## STATED EXERCISE
Can you copy, word for word, the part of the leftover-soup piece starting at "8. Wife wakes" and ending at "for your consideration."?

## EXTRACT
--- start ---

7. Throw it all in a pot. Simmer. Beat back the cat. Grate cheese. Cheese is the mighty soup savior. Nearly any mediocre soup can be saved if you throw in enough cheese. Beat back the cat eating the grated cheese. The 19 year old cat is very persistent. She’s as codependent as the wife.
8. Wife wakes and demands her brekky. Hand her a warm bowl of mayonnaise and potatoes and floating bits of chicken and red onions and stale corn tortillas. She likes it. At least she’s easy to please.
Moral of this story: Make more soup with those leftovers. Even lasagna thrown into broth is really yummy. In 13 years of soup with Burt there’s only been a couple bad ones and that was simply because I don’t like beef and some fish.
Food is at the foundation of our needs triangle. Water, shelter, are impossible to live without, too. Other stuff like love, kindness, or fulfillment, that’s all up higher. We can survive a lot if we have sustenance. I guess that’s how food wound up in all of my photos this week. Food follows us all the way up to self-actualization. Here’s a version of Maslow’s hierarchy of needs for your consideration.
Our group of kids are mostly making it to the bottom three. They have some serious belonging and safety issues in their day to day lives. If the only place you belong is the same place that beats you, where does that leave you? I think there’s more convolutions in life than this triangle allows but it’s good for the basic idea. Burt and I are trying to build them up towards esteem but we do a lot of feeding and providing safety, too.
A few weeks a go my friend Donna had the Bridge ladies over to her house to make bread. We all had our own mini-loaf pan and a bag of dough. Everyone was free to add ingredients to her bread to make the bread her own. I went for pure rosemary. I like rosemary bread. Other people used lemon peel or sage or garlic. There were many things to chose from. The bread was a kind of symbol for this needs hierarchy. We all had to have wheat, water, oil, and yeast. We had to have the right amount, too. Too much yeast and your bread will be full of hot air and lack structure. Water not warm enough? Your yeast wont rise and you’ll have a loaf too tough to eat. Donna guided us through the process from beginning to end. There were some corny angel readings that some of us rolled our eyes about but it helped pass the time and got me thinking about who are our real angels.

--- end ---

## SOURCE DATA
--- start ---

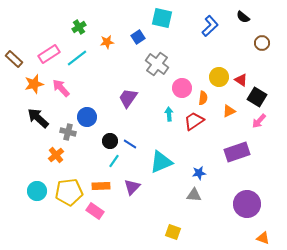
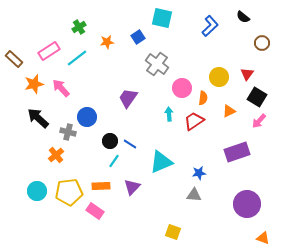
pink rectangle at (49, 54): moved 3 px up
red triangle at (241, 80): moved 6 px right, 6 px up; rotated 32 degrees clockwise
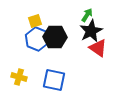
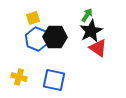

--- end ---

## ANSWER TO THE EXERCISE
8. Wife wakes and demands her brekky. Hand her a warm bowl of mayonnaise and potatoes and floating bits of chicken and red onions and stale corn tortillas. She likes it. At least she’s easy to please.
Moral of this story: Make more soup with those leftovers. Even lasagna thrown into broth is really yummy. In 13 years of soup with Burt there’s only been a couple bad ones and that was simply because I don’t like beef and some fish.
Food is at the foundation of our needs triangle. Water, shelter, are impossible to live without, too. Other stuff like love, kindness, or fulfillment, that’s all up higher. We can survive a lot if we have sustenance. I guess that’s how food wound up in all of my photos this week. Food follows us all the way up to self-actualization. Here’s a version of Maslow’s hierarchy of needs for your consideration.